--- START OF EXTRACT ---

When we came together at your great Aunt Rita Elgin's house after that first day, we brought our family albums together.
And there were pictures of each other's ancestors in those albums.
- Yeah.
- And I said, "We're a family, we're a tribe."
But we'd, which is what the federal government wanted us just to become unknown and non-white, spread out and disconnected.
- Yeah, right.
Yeah.
- And the biggest thing was, I think, for the people to have a tribe to be connected once again- - Yeah.
- And stay connected via the tribe.
- Yeah, I think it's something that has become very apparent in my generation, that feeling of wanting to belong and that feeling, that earning, like, urge to find belonging.
And then, you know, some people, they don't have that.
And some, like, tribes who they aren't fairly recognized, they struggle to find that feeling of belonging where they go and to bring their tribes together.
You know, people are so mixed now.
And like, I'm half Mexican.
And you have these struggles with identity throughout time.
And a lot of people do still have, like, the struggles of not feeling Mexican enough, not feeling Native enough and stuff, but still knowing that there's still this home that I do belong in and that I can return to.

--- END OF EXTRACT ---

### TASK SET
- A) Repeat the conversation above from "- And stay connected" to "to find belonging.", word for word.
- B) In the conversation, whose house did the family gather at after that first day?

--- START OF EXCERPTED RECORDS ---

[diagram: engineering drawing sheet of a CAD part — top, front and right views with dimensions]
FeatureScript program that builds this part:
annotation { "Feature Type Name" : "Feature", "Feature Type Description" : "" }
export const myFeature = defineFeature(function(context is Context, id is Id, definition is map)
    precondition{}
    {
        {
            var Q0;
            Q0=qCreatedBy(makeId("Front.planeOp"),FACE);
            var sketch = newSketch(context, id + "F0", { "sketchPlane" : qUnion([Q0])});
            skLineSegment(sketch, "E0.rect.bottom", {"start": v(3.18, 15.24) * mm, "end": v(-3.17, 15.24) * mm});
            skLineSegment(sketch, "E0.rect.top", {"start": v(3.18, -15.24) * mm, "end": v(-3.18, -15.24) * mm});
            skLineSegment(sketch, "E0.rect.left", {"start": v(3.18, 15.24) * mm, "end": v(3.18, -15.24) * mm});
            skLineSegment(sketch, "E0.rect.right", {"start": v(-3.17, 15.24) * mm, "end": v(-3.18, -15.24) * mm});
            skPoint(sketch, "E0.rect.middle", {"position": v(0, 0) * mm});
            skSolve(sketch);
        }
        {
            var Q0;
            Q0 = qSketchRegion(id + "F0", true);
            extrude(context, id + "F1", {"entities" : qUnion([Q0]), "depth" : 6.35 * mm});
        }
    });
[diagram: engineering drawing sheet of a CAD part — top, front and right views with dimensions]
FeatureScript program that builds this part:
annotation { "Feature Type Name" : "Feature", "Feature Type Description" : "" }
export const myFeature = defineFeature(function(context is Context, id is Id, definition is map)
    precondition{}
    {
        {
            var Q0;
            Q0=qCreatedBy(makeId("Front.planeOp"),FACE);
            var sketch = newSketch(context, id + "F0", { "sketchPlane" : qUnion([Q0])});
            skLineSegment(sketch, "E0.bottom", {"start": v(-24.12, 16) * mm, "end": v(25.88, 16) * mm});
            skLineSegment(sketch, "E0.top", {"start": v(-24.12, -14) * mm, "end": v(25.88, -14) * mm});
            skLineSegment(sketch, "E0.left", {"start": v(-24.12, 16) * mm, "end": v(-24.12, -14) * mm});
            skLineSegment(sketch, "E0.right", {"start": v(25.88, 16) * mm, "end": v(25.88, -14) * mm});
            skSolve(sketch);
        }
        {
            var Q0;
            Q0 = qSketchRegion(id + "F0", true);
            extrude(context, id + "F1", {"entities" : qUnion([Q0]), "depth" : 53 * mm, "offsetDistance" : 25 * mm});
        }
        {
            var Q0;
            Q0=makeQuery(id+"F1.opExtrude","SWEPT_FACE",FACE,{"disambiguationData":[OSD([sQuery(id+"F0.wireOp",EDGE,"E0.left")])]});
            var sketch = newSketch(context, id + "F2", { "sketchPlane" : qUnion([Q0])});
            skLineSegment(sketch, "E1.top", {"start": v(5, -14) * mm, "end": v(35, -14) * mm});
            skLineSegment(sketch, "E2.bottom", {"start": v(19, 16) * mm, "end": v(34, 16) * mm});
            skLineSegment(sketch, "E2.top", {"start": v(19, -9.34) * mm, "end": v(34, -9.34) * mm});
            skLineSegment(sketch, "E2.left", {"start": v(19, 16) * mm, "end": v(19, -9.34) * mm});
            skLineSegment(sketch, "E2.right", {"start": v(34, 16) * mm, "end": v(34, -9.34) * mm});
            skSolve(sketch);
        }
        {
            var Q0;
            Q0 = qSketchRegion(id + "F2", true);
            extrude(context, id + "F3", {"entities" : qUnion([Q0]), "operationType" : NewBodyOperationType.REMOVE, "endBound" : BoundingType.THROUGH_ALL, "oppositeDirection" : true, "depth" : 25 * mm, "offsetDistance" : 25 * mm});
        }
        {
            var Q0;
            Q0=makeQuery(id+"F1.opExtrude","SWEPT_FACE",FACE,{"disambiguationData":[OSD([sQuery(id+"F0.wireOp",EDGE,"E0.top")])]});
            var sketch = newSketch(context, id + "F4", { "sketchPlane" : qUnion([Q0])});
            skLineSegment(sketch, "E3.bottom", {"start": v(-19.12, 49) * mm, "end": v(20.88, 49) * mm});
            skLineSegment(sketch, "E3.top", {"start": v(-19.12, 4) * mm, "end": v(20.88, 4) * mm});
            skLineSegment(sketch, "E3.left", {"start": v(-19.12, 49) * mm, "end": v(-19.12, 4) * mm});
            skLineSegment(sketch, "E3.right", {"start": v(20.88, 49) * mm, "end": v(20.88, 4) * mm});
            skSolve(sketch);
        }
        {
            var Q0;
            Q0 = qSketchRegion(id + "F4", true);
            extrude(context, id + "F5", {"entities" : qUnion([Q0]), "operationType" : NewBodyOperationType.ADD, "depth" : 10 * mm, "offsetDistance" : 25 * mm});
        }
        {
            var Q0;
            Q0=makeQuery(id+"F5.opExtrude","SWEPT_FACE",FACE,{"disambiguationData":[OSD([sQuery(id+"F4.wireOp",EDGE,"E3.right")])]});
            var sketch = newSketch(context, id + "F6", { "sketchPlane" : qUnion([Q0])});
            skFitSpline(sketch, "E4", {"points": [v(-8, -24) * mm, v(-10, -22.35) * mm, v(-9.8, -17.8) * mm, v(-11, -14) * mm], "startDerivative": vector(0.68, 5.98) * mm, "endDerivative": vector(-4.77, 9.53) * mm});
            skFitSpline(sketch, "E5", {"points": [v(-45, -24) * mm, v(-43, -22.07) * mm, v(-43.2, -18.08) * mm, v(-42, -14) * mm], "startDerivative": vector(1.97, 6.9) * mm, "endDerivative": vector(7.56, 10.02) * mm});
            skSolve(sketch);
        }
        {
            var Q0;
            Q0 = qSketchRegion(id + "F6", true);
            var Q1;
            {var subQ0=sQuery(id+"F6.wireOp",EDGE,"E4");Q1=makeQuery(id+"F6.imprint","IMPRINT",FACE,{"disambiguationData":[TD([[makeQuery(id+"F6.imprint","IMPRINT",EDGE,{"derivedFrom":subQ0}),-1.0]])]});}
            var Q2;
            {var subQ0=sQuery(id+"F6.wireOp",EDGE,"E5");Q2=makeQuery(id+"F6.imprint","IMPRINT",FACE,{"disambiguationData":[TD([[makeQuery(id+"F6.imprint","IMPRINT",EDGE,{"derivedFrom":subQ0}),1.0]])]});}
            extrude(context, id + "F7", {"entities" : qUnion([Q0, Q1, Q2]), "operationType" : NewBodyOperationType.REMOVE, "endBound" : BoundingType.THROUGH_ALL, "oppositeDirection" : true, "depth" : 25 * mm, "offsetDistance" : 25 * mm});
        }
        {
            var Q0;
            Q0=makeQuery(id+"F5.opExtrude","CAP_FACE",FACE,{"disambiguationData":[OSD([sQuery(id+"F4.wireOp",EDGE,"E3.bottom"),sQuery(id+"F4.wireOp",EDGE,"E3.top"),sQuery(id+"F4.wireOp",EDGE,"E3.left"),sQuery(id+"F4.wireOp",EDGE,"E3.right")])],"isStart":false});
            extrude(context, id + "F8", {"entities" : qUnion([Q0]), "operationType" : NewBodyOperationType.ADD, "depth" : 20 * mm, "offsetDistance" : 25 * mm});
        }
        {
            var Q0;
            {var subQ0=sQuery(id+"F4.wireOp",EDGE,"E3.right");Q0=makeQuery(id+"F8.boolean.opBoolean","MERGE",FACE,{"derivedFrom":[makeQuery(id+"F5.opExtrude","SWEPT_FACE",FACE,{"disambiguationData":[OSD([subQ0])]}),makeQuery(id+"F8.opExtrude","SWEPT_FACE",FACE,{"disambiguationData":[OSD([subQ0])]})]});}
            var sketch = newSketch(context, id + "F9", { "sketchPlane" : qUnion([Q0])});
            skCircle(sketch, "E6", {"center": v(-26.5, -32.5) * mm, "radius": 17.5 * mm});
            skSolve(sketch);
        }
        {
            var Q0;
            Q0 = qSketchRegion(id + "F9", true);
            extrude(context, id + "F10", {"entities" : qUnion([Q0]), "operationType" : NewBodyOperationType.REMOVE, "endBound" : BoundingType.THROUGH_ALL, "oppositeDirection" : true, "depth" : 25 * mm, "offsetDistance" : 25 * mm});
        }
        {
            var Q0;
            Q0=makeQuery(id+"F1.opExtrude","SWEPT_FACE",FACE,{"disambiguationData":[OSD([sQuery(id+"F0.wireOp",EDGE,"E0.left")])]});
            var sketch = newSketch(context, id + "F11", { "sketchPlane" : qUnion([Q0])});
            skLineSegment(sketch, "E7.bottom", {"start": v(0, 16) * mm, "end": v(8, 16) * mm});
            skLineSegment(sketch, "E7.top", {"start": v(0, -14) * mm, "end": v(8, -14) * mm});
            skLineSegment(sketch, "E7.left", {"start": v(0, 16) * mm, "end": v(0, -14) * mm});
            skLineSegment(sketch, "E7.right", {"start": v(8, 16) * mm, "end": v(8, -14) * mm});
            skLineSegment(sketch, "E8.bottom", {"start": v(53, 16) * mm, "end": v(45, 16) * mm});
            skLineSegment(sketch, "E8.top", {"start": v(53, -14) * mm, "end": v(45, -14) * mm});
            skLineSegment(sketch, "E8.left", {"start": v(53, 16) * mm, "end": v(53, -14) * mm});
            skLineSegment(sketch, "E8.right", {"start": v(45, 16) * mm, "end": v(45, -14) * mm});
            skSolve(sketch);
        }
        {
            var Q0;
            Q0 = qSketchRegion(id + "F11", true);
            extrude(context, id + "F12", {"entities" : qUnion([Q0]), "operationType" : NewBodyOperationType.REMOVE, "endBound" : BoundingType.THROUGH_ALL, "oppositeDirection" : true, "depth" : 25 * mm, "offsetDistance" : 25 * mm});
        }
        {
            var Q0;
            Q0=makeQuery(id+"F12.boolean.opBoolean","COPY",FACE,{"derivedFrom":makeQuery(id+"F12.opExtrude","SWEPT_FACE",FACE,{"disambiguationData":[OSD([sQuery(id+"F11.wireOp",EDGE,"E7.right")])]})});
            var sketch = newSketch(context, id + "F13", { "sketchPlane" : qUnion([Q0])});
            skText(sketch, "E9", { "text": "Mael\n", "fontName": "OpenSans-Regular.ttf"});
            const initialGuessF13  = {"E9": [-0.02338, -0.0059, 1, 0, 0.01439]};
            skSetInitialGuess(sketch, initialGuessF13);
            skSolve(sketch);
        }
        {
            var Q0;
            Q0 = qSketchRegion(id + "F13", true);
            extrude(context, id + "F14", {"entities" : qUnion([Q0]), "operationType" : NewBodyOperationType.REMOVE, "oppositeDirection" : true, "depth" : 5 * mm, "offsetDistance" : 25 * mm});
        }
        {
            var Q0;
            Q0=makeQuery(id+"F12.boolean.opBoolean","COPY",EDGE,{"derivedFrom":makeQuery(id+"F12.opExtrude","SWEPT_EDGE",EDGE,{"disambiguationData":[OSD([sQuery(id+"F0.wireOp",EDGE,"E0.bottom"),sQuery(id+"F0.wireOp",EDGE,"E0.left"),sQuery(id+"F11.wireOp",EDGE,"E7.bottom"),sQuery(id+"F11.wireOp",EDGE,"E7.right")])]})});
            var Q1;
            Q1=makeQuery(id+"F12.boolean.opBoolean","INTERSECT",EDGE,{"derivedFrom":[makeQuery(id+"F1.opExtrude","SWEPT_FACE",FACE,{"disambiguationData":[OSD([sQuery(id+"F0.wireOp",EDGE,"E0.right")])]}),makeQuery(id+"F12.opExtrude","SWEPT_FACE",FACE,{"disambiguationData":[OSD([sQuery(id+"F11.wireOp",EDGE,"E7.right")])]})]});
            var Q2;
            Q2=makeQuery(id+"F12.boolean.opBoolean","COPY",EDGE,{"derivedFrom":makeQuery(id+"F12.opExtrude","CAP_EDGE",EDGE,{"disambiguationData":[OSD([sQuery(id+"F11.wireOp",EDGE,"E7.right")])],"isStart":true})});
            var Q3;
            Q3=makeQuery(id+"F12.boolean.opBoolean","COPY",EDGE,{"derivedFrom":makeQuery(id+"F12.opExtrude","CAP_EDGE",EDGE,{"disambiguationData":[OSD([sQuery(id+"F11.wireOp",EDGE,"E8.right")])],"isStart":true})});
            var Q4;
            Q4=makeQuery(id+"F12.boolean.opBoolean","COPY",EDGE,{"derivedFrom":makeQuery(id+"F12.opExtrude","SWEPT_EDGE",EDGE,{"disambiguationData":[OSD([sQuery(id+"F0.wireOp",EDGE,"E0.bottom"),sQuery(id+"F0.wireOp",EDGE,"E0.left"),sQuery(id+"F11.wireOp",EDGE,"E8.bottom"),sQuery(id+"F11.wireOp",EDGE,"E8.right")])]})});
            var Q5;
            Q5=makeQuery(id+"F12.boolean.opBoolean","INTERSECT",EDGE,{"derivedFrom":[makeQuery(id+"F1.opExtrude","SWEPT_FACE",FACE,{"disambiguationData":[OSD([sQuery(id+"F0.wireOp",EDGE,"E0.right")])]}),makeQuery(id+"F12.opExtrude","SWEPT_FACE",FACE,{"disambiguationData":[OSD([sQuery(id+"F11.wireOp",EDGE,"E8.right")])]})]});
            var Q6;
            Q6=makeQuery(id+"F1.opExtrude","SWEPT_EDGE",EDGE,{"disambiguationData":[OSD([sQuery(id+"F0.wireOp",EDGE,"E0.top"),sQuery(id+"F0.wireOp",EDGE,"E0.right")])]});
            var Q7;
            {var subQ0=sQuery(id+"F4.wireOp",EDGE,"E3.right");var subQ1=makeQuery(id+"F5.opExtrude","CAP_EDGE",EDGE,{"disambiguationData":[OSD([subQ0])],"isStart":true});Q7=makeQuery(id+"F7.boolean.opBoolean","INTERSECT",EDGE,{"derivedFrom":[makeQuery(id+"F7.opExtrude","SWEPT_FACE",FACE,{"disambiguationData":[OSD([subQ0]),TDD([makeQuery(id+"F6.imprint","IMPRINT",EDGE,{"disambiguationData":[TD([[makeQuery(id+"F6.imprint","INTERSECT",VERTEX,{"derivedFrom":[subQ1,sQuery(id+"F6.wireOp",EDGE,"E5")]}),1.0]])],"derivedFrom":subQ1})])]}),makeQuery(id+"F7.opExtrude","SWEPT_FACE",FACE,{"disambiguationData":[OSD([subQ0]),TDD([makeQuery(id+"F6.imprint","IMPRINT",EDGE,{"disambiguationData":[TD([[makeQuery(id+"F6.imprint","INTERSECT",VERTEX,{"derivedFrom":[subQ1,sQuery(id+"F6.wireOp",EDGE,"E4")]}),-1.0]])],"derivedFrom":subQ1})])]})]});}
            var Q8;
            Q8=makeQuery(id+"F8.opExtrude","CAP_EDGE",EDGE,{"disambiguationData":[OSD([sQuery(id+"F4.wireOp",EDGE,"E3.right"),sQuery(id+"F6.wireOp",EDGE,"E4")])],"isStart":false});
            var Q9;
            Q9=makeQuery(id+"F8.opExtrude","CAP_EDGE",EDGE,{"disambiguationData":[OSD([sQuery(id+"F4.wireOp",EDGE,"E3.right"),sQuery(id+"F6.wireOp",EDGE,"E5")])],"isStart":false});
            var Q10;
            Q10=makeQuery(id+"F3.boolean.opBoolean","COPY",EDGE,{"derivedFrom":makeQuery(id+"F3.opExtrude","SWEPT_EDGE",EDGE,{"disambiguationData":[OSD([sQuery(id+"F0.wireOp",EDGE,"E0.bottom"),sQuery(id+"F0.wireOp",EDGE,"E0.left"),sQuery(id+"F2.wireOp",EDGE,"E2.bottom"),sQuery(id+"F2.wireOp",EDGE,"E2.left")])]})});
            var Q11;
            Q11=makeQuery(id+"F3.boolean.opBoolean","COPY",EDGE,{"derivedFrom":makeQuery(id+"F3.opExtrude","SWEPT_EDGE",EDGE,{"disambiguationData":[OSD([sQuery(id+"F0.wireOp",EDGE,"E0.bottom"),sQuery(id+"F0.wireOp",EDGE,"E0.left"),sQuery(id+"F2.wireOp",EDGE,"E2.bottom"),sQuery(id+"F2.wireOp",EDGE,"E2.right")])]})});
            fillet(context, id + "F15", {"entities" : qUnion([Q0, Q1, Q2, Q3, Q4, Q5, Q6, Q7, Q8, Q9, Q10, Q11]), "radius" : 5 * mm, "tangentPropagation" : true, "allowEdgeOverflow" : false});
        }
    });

--- END OF EXCERPTED RECORDS ---

### PER-TASK ANSWERS
- A)
- And stay connected via the tribe.
- Yeah, I think it's something that has become very apparent in my generation, that feeling of wanting to belong and that feeling, that earning, like, urge to find belonging.

- B) Great Aunt Rita Elgin's house.